Friday, June 21, 2013

Toronto seismic issue in waiting

Well, I'm not getting sued for saying anything like this is worst ever.  I'm sure they are absolutely perfect, but look at this crap:



This is the first floor of the old Women's College building being demolished.  A huge mass on dinky columns.  All brick.  Not a chance for seismic.  But not a hazard since it is being demolished.  In fact, all the crappy brick buildings are being torn down, which is good for seismic, but history-buffs will whine.  I just put this in for perspective.

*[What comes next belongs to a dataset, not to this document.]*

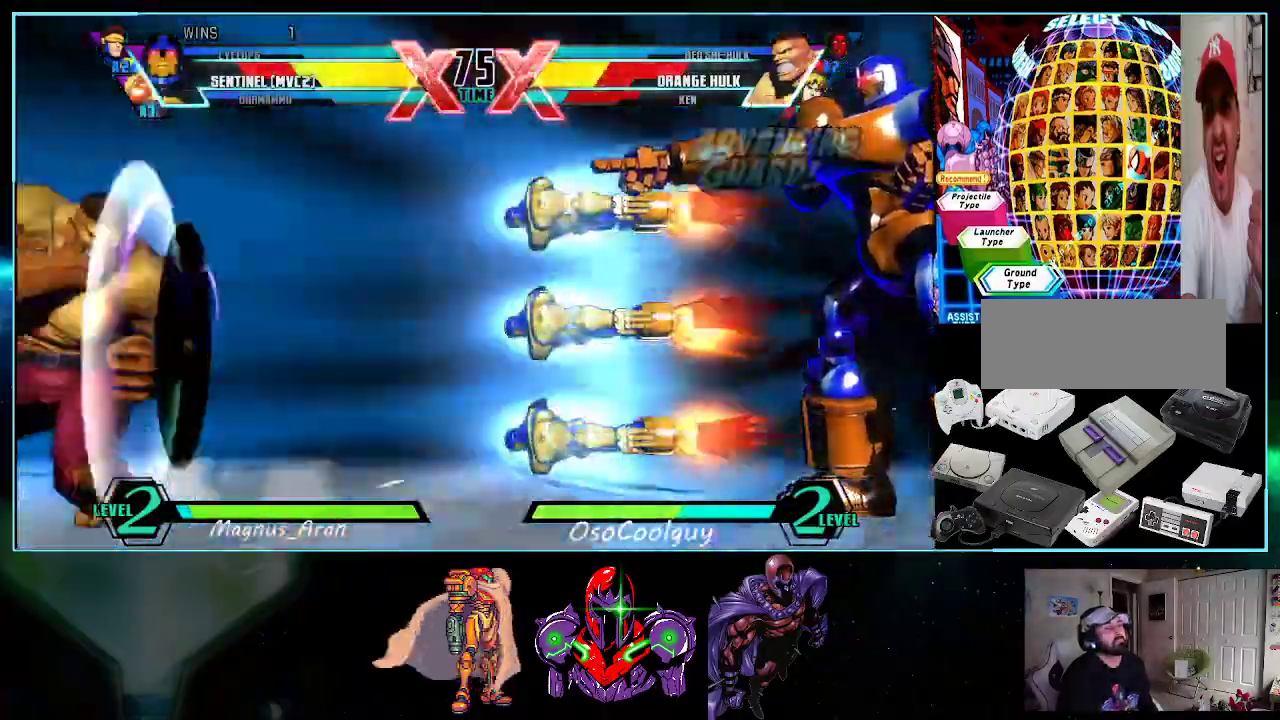
{"buttons": [], "events": [[400, "DPAD_LEFT", "down"], [450, "DPAD_LEFT", "up"]]}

Now, this new monstrous condo is going up.   Look, it has all shops on the bottom with larger dinky columns, but 10 times the mass.



Look up, look way up!



They're all built this way, perfect 2 Hz resonators on a soft-story base.  The huge tower sits on a massive slab spanning the house of cards.  Buildings like this did terrible in Chile, but they still go up.  The only good thing is that they are on rock, but I don't know if the floppy build negates this advantage.

Unfortunately, this passes all the conventional seismic analysis, based on peak acceleration and shake tables.  We must wait for the proper earthquake to provide lessons.  :)

If you own this, get total earthquake 'unavailability' insurance if you can.  That way you can rent another place when this gets closed by an earthquake.